[Document text — start]
Absolutely... We have a low cost carrier in Gulfport (my closest airport) that will run about $150 but they only fly 2 days a week, and it's just seasonal... That's not counting the insane fees they nickle and dime you with

Delta flys Gulfport buy everything goes through Atlanta and cost $400 a ticket. By the time I factor in the Atlanta layover minimal time is saved. Certainly not enough to justify the 1800-2000 cost of family airfare

Last option is to drive to New Orleans and catch a flight.. but the airport is 1 1/2 hours away and it's a crap airport to get parked and through... So we need to leave at least 3 hours before boarding... Flights go from 350 up ... Not worth spending 1500+ to save maybe 3 hours
 

larryz

I'm Just A Tourist!
Premium Member
Why do you say that?
[Document text — finish]
[Provided records — start]
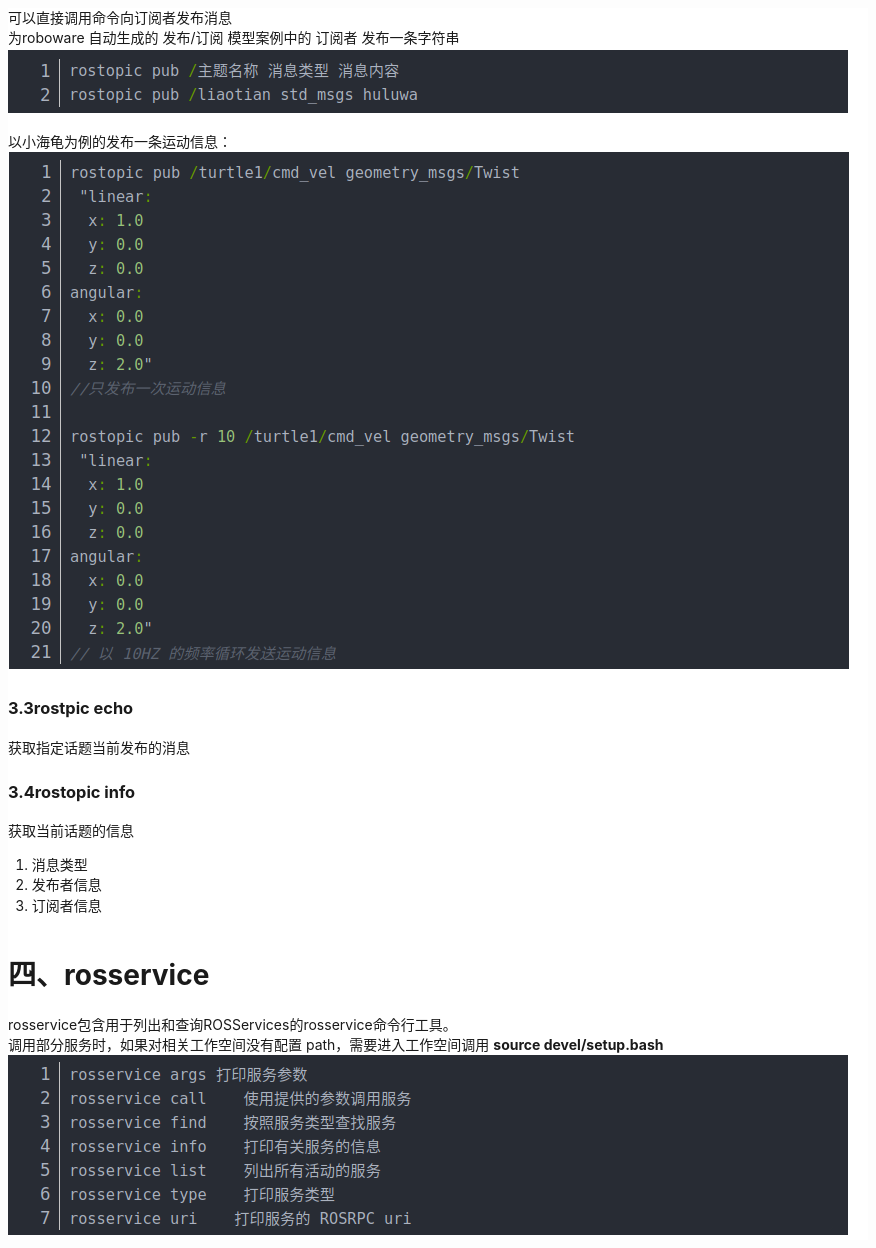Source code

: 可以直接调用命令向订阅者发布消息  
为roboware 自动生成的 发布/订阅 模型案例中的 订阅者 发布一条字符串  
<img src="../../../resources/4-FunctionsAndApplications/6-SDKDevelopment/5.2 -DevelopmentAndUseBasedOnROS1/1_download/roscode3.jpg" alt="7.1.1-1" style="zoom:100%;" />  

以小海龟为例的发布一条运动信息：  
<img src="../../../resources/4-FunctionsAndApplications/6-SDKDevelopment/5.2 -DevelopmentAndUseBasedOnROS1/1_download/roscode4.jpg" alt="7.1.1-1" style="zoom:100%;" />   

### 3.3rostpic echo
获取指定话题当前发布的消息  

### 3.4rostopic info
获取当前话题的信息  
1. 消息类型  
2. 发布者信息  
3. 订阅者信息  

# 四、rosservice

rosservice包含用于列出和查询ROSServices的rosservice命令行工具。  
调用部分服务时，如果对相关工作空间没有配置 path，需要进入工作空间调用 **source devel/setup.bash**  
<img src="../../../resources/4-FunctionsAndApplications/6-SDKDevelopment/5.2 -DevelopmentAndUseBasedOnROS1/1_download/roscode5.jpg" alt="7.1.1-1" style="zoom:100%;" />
[Provided records — finish]
### Exercise instructions
Reproduce the passage of the airfare post between "Delta flys Gulfport" and "you say that?", inclusive. The listing is separate material, apart from the airfare post.

### Task response
Delta flys Gulfport buy everything goes through Atlanta and cost $400 a ticket. By the time I factor in the Atlanta layover minimal time is saved. Certainly not enough to justify the 1800-2000 cost of family airfare

Last option is to drive to New Orleans and catch a flight.. but the airport is 1 1/2 hours away and it's a crap airport to get parked and through... So we need to leave at least 3 hours before boarding... Flights go from 350 up ... Not worth spending 1500+ to save maybe 3 hours
 

larryz

I'm Just A Tourist!
Premium Member
Why do you say that?